On April 6, 1917, the United States entered World War I — The Great War — to fight alongside European allies. Washington State’s homefront turmoil, however, began before the country entered the war and continued afterward.
Three Twin Harbor Timberland libraries will host the program, “Washington at War: The Evergreen State in World War I” presented by historian Lorraine McConaghy.
• Raymond Timberland Library — Friday, March. 24, at 5:30 p.m.
• South Bend Timberland Library — Saturday, March 25 at 10 a.m.
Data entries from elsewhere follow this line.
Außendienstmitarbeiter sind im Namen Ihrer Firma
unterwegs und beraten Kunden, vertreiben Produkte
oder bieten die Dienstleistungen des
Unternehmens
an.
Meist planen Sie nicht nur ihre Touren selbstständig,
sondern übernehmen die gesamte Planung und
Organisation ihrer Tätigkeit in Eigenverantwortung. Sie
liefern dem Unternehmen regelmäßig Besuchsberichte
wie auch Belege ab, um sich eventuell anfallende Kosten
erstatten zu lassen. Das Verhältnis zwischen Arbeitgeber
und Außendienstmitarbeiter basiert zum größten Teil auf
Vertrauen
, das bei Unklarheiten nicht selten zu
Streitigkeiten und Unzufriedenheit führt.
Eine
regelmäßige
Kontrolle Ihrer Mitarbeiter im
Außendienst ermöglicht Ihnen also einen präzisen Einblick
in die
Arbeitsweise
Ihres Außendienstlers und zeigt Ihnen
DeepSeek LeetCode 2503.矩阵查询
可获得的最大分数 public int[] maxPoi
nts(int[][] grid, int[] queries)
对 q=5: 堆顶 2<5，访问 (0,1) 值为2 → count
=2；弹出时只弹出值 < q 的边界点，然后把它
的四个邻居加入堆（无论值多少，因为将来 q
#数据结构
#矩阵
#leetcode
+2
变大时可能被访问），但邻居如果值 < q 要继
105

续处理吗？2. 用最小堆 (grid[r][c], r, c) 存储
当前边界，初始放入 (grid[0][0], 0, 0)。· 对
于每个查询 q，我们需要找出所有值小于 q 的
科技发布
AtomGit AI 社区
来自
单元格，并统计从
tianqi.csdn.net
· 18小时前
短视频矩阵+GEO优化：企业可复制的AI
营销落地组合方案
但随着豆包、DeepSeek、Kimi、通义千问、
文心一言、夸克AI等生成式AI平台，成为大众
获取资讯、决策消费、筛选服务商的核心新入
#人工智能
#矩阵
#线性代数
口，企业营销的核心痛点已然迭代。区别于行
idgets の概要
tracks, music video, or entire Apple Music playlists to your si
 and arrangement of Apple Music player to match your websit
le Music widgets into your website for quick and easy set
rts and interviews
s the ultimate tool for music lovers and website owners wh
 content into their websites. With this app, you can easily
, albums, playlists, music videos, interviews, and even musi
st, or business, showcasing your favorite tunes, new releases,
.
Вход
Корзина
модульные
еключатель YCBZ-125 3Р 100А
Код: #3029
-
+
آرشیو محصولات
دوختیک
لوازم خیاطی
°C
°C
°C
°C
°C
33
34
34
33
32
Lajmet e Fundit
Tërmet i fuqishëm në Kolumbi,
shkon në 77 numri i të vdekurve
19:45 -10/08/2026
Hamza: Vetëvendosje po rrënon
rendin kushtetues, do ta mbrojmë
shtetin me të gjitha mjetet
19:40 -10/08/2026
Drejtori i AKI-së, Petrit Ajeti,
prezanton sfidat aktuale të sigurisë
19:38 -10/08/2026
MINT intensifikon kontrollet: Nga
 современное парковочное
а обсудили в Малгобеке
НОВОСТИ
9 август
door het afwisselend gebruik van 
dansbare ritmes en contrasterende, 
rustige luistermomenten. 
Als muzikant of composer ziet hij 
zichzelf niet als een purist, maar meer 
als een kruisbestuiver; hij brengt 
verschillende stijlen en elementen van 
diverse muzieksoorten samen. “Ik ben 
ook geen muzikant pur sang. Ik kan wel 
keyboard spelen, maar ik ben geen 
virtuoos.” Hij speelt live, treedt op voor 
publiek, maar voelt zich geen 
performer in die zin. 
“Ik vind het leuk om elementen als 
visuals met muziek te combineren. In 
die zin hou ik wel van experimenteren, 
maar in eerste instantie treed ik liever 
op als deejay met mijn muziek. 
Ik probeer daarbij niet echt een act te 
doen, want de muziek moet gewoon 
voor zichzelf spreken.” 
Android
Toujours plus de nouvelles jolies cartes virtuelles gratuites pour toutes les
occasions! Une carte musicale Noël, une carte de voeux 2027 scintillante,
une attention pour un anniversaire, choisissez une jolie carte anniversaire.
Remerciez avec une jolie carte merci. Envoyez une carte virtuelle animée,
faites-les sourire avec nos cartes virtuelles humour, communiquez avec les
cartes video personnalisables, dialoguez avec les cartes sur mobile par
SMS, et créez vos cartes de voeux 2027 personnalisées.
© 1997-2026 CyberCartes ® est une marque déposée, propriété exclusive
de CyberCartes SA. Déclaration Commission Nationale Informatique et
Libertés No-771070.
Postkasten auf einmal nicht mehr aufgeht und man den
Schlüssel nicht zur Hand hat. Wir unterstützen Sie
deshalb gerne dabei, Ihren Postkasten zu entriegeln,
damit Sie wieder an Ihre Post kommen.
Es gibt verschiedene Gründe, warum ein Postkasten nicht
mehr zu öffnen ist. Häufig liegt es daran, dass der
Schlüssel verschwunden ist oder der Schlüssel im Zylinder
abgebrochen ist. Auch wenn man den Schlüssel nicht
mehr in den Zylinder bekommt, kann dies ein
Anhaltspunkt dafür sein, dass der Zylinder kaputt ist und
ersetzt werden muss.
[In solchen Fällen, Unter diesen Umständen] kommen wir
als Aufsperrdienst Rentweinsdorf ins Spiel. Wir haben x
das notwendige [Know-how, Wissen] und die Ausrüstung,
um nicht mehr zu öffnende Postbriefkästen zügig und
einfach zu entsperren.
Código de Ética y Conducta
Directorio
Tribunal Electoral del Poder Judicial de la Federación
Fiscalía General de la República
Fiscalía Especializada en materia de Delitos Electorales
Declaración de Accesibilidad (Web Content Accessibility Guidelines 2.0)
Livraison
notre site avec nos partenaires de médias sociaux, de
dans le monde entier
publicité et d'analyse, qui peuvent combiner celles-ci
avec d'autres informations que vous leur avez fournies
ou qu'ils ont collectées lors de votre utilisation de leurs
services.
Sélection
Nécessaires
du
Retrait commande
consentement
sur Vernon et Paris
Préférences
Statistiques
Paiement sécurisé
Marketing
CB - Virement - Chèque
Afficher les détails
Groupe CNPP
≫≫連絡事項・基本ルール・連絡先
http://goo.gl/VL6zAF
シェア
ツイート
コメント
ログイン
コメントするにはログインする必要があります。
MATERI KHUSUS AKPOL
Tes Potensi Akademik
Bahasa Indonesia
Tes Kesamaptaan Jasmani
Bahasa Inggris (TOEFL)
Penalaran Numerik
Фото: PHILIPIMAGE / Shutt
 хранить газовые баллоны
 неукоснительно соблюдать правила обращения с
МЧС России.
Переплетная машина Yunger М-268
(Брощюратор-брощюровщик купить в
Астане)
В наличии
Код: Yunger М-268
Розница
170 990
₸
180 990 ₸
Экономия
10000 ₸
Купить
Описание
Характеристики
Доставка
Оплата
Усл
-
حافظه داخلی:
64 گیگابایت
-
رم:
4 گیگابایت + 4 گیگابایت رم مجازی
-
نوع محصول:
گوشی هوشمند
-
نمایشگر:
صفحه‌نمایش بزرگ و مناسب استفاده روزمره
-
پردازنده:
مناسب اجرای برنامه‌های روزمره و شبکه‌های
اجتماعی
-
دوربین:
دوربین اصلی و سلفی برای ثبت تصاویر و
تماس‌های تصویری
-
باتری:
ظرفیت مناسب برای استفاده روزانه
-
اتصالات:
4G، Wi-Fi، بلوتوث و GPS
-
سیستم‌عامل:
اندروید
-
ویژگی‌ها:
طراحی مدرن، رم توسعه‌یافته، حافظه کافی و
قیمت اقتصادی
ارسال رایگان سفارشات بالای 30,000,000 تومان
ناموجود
• Westport Timberland Library — Saturday, Mar. 25 at 2
McConaghy will begin the program with an illustrated introduction to the war’s themes. Following that, guests may participate in a scripted “Readers’ Theater,” designed to portray the turmoil of the years 1914-1919. The script is drawn from first-person sources such as letters, diaries and newspaper stories. It allows modern readers to speak aloud the words of a past generation and gain an sense of how Washingtonians of that era experienced the great social, economic and political changes: industrialization, immigration, women’s rights, radical labor, epidemic disease and worldwide turmoil.
McConaghy is a public historian who’s received the Washington State Historical Society’s Robert Gray Medal, the annual award of the Pacific Northwest Historians Guild, and the Humanities Washington Award.
This talk is presented by Humanities Washington and the Washington State Historical Society in commemoration of the 100th anniversary of America’s involvement in World War I.